— List of tasks —
1. From the passage on poly(3-hydroxybutyrate), reproduce the wording starting at "Poly(3-hydroxybutyrate) (PHB, Figure" and ending at "the composite [93].".
2. Answer these questions using the passage on poly(3-hydroxybutyrate):
(a) What product does PHB break down into in the body?
(b) What amount of HA nanoparticles added to the PHB matrix gave the composite its maximum mechanical strength and elastic modulus?
(c) How many days after implantation were the implants covered with a thin layer of connective tissue?

— Text for analysis —
☆ ☆ ☆ ☆ ☆ ☆ ☆
3.2.3. Poly(3-hydroxybutyrate)

Poly(3-hydroxybutyrate) (PHB, Figure 2c) is a crystalline polyester belonging to the family of polyhydroxyalkanoates obtained via enzymatic synthesis by bacteria. PHB degrades in vivo to D-3-hydroxybutyrate, a non-toxic and biocompatible product [94]. Due to its brittleness, PHB is often copolymerized with poly(hydroxyvalerate) to improve processability, whereas reinforcing PHB scaffolds with nHA showed varying effects on the mechanical properties of the matrices. Namely, introducing a 5% by weight of HA nanoparticles into the PHB matrix gave the composite maximum mechanical strength and elastic modulus, whereas the addition of nHA greater than 10% caused a decrease in the mechanical strength of the composite [93].
P3HB-nHA scaffolds showed a better ability to promote cell proliferation and differentiation of osteoblast cells than P3HB scaffolds without nHA. In more detail, cell viability and proliferation increased over time for both matrices, but P3HB-nHA loaded with bone marrow cells exhibited the best results after subcutaneous implantation in a rat model [104]. The implants were covered with a thin layer of connective tissue 45 days after implantation. Internal growth of healthy connective tissue consisting of osteoblasts, macrophages, and mature capillaries was observed in the pores of the scaffolds, indicating active bone formation in the areas adjacent to the implant site and the ability of these implants to support bone regeneration [104]. Although P3HB-nHA scaffolds display these good biological properties, their mechanical strength is poor due to the fragility of both P3HB and HA, so the concerns about their long-term mechanical stability cast doubt on the fact that this composite is a good choice for implantable materials [102].
☆ ☆ ☆ ☆ ☆ ☆ ☆
— Dataset content —
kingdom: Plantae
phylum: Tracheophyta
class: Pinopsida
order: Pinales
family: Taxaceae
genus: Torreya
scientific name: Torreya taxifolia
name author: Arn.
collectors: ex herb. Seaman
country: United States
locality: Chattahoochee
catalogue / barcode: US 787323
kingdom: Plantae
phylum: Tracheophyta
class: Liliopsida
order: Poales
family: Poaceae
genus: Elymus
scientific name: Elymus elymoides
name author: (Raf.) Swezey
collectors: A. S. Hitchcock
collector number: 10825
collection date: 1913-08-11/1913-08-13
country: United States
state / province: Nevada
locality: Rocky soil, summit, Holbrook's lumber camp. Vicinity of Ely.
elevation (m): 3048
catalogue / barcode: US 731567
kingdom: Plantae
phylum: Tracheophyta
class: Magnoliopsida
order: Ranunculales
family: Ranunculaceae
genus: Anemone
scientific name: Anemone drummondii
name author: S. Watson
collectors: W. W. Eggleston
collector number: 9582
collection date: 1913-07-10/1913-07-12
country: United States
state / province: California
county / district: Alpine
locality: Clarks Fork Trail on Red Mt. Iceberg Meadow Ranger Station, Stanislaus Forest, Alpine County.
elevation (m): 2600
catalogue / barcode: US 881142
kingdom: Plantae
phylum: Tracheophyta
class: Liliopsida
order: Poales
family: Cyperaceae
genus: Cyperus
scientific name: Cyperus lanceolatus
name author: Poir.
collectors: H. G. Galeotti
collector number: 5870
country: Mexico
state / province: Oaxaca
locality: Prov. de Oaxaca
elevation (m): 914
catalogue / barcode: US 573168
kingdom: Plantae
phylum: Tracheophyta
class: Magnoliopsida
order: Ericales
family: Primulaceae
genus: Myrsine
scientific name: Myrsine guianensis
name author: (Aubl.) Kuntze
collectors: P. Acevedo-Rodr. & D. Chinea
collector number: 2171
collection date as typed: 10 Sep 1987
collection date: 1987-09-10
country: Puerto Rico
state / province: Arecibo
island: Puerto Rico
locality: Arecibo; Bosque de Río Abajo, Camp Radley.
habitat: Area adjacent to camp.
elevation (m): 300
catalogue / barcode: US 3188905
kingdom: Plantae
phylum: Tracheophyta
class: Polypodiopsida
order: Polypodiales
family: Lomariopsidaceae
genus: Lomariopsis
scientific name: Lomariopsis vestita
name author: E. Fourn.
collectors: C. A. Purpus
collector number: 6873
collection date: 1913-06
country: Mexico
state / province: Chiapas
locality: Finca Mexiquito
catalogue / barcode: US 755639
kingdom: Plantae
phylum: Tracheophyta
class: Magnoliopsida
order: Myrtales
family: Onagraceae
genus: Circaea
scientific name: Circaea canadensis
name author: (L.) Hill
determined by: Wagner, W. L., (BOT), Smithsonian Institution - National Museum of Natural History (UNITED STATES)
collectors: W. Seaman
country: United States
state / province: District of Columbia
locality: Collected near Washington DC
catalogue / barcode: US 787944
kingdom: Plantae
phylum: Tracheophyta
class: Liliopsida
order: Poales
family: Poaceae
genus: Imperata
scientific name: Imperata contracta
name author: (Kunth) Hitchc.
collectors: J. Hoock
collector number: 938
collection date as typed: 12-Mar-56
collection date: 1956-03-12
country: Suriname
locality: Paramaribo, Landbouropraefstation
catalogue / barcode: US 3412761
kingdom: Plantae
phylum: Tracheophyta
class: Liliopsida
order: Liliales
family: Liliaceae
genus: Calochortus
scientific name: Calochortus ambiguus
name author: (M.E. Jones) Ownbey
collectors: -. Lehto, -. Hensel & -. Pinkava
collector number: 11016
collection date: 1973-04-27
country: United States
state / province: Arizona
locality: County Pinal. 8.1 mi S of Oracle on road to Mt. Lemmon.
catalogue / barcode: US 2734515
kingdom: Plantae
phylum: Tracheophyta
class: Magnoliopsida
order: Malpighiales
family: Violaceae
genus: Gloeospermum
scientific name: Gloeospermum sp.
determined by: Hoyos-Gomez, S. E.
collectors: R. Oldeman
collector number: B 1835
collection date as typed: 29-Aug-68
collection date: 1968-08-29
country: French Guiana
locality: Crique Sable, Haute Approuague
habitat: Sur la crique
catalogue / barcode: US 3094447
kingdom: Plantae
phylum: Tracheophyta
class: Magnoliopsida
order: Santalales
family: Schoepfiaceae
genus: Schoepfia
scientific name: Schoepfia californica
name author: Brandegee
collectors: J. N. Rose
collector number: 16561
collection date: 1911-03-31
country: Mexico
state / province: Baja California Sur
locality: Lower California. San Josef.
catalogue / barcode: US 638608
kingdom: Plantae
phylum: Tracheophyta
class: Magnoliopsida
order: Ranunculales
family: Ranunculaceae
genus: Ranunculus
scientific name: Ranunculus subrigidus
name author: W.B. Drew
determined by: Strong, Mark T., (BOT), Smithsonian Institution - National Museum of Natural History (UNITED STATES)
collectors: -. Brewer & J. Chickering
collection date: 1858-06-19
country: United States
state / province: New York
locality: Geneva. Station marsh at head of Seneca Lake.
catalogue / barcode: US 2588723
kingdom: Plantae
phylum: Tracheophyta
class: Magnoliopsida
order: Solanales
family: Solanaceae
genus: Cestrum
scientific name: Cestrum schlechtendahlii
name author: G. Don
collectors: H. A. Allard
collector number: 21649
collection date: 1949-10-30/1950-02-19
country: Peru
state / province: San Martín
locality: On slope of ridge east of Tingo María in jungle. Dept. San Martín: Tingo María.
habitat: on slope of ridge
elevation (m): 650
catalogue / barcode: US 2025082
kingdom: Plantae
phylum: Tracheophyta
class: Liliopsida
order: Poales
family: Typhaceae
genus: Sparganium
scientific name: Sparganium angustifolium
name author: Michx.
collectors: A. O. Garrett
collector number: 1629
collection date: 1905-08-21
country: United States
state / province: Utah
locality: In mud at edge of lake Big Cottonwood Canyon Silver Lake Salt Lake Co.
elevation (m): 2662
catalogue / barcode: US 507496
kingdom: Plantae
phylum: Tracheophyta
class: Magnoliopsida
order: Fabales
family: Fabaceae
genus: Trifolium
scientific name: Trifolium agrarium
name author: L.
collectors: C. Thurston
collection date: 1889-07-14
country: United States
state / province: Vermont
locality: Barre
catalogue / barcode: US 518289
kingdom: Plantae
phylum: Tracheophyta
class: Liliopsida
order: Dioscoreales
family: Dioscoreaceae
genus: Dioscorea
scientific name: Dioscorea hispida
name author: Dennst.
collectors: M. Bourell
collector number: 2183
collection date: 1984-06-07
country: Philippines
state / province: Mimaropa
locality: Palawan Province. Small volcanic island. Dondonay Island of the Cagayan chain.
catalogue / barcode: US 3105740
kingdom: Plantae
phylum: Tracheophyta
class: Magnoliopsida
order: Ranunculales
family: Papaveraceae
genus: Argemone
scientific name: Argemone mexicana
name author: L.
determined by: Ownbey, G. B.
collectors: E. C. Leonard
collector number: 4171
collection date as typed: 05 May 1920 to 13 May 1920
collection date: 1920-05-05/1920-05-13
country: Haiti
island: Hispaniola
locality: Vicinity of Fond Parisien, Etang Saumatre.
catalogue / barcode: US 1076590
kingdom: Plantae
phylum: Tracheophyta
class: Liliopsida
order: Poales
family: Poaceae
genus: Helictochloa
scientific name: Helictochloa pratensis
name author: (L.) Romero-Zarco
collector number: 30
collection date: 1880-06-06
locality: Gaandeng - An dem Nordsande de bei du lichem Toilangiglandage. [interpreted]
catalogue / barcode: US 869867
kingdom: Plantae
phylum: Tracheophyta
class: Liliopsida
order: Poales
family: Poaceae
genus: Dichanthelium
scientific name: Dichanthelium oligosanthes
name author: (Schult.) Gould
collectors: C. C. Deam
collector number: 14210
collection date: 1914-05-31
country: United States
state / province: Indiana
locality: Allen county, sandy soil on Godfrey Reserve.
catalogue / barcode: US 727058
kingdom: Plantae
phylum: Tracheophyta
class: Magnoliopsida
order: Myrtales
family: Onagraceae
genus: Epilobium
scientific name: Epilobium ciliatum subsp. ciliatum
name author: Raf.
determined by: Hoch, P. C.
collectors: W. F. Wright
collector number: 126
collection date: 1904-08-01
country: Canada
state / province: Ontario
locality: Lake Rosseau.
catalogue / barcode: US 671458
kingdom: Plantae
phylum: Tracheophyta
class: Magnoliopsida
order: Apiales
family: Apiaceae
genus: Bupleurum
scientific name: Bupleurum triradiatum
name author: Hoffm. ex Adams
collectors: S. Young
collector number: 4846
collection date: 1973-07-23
☆ ☆ ☆ ☆ ☆ ☆ ☆
— Solved tasks —
1.
Poly(3-hydroxybutyrate) (PHB, Figure 2c) is a crystalline polyester belonging to the family of polyhydroxyalkanoates obtained via enzymatic synthesis by bacteria. PHB degrades in vivo to D-3-hydroxybutyrate, a non-toxic and biocompatible product [94]. Due to its brittleness, PHB is often copolymerized with poly(hydroxyvalerate) to improve processability, whereas reinforcing PHB scaffolds with nHA showed varying effects on the mechanical properties of the matrices. Namely, introducing a 5% by weight of HA nanoparticles into the PHB matrix gave the composite maximum mechanical strength and elastic modulus, whereas the addition of nHA greater than 10% caused a decrease in the mechanical strength of the composite [93].

2.
(a) D-3-hydroxybutyrate
(b) 5% by weight
(c) 45 days